Climate change as a risk factor

According to the 2019 Global Risks Report of the World Economic Forum (WEF), climate change appears directly or indirectly associated with three of the five most likely global risks and four of the five global risks with the greatest negative impact. . In this case, global risk is defined as an uncertain event or condition that, if it occurs, could negatively impact multiple industries and countries over the next 10 years.

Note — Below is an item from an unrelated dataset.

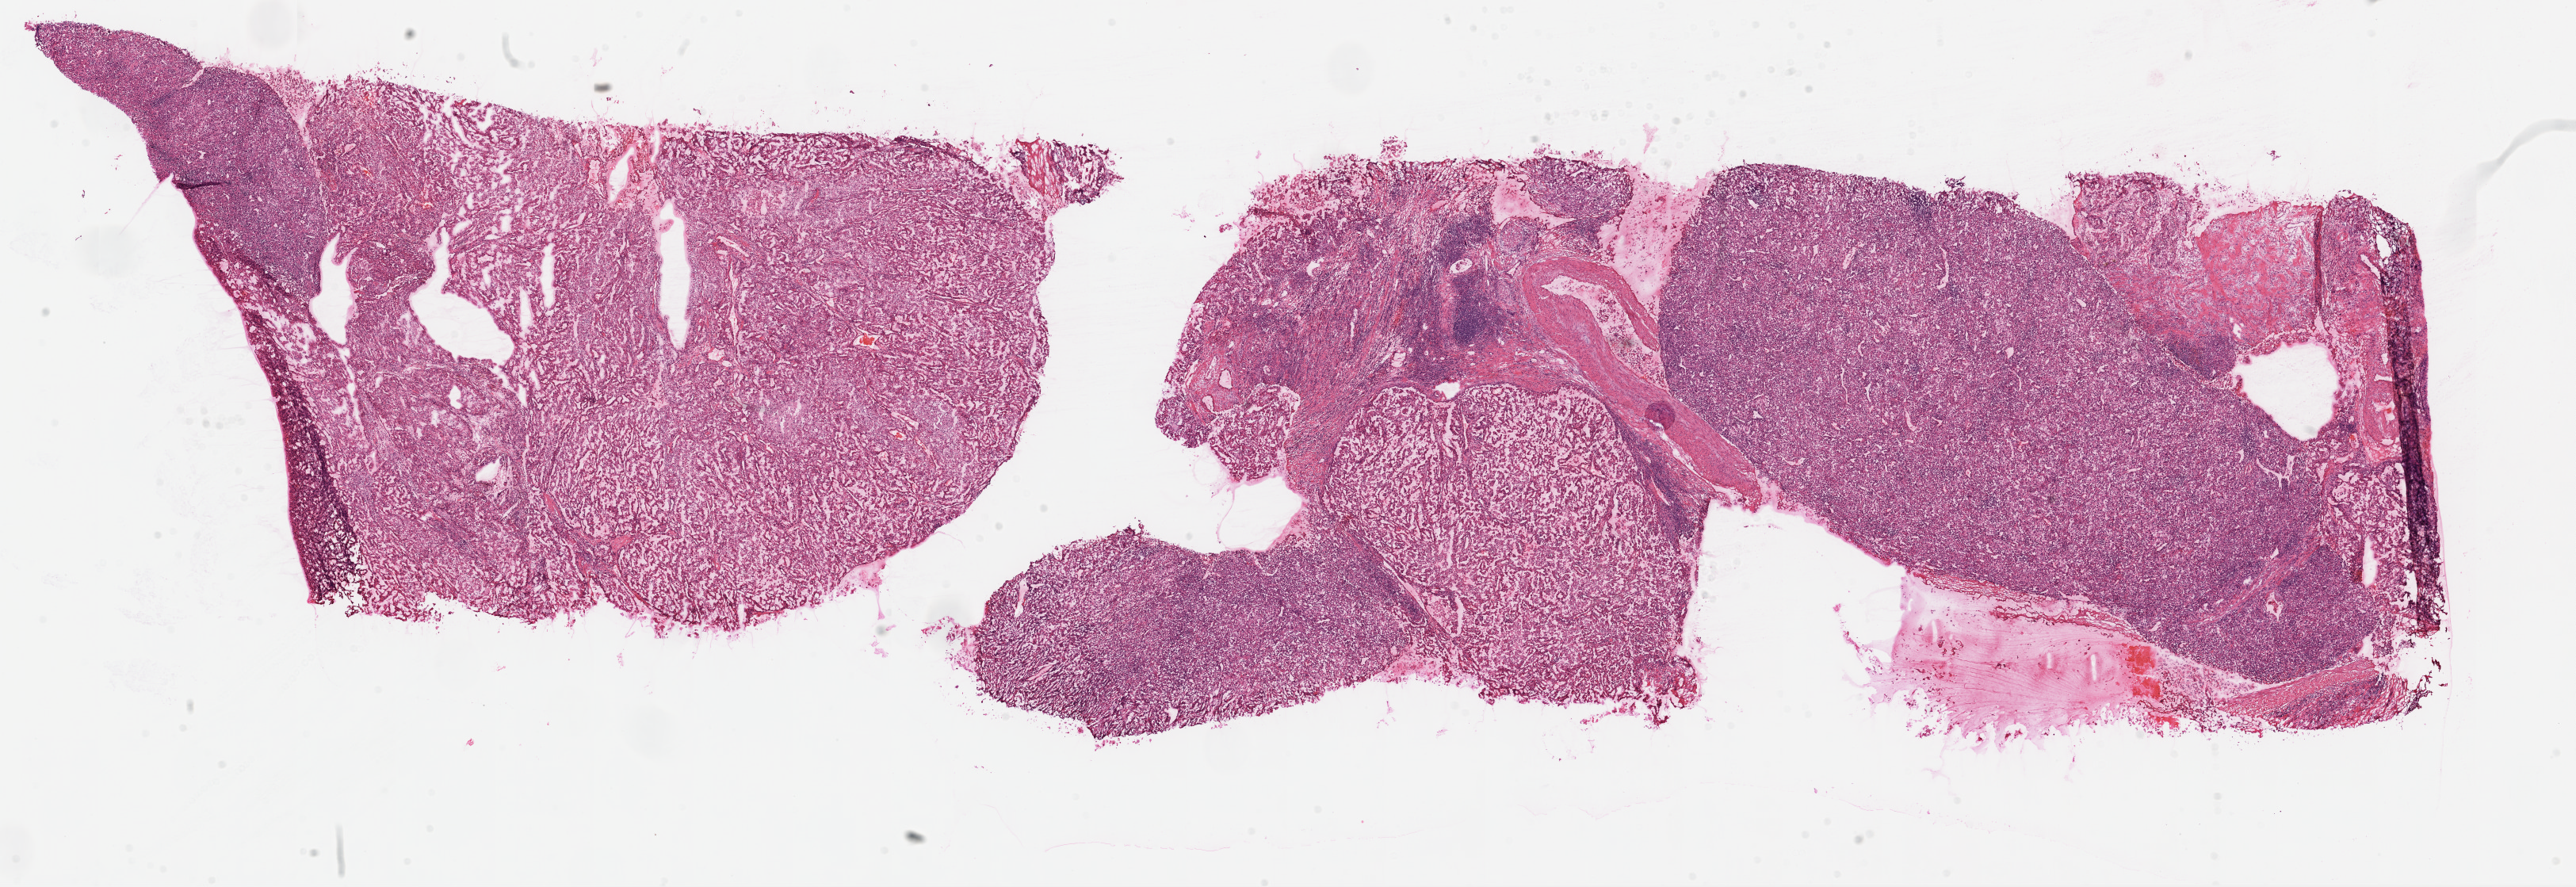
Digitized H&E-stained tissue section (whole slide), whole scanned area (about 26.1 x 9.0 mm) shown as a low-resolution overview; frozen section from the top of the tissue portion; primary tumour sample from the kidney. Patient: female, age at initial diagnosis 55 years. Histologic grade: G4 (undifferentiated). Composition of this section per pathologist review: tumour cells 85%, tumour nuclei 75%, normal cells 0%, stromal cells 15%, necrosis 0%.
* pathologic diagnosis: Clear cell adenocarcinoma, NOS
* AJCC pathologic stage: IV
* TNM: T3a NX M1
* laterality: left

“Since efficient management necessarily depends on measurement capacity, by establishing a financial metric for climate risks, companies are able to adopt strategic measures towards the new economy and gain competitiveness”, said Lauro Marins, Executive Director of CDP Latin America . The study shows that 32% of Brazilian companies adopt science-based targets and 33% carry out internal carbon pricing. In other words, they are voluntarily assigning prices to their emissions as a way of managing climate-related risks and opportunities. Other 21%s intend to do internal pricing in the next two years.

“The results of the companies revealed in this study demonstrate that tackling climate change represents more opportunities than risks for Brazil. In summary, it is financially more advantageous to make investments to materialize these opportunities than to manage the negative impacts of climate change”, explained Marina Grossi.

economy resilience

This learning by companies can help in the construction of appropriate policies aimed at greater resilience of the Brazilian economy in the face of the impacts generated by climate change. “This theme could be incorporated as one of the critical variables in the reform proposals under discussion in the country. Thus, economic, tax and environmental policies, among others, would no longer compete with each other, but could converge to strengthen Brazil's competitiveness in this new economy,” said WWF-Brazil's Green Economy Director.

The integration of climate issues in the construction of these policies can even provide solutions to address the current budget deficit through innovative financial instruments such as green bonds and incentivized debentures. The study highlights that there is a growing investor appetite for these financial products. The global impact investing market, which considers Environmental, Social and Governance (ESG) criteria, already moves US$ 502 billion, considering the assets of 1,300 impact investors from all over the world. In Latin America alone, US$ 521 billion were raised via green bonds worldwide and US$ 7 billion.


  • 83% identify risks associated with climate change.

  • 85% identify opportunities associated with climate change.

  • 93% integrate climate change into business strategy.

  • 68% make use of weather scenarios.

  • 30% have developed a decarbonization plan and 10% have a decarbonization plan under development to be finalized in the next 2 years.

  • 33% use internal carbon pricing. Other 21% intend to do so in the next 2 years.

  • 32% committed to a science-based goal.

  • Companies analyzed invested a total of US$ 7.7 billion in low carbon R&D.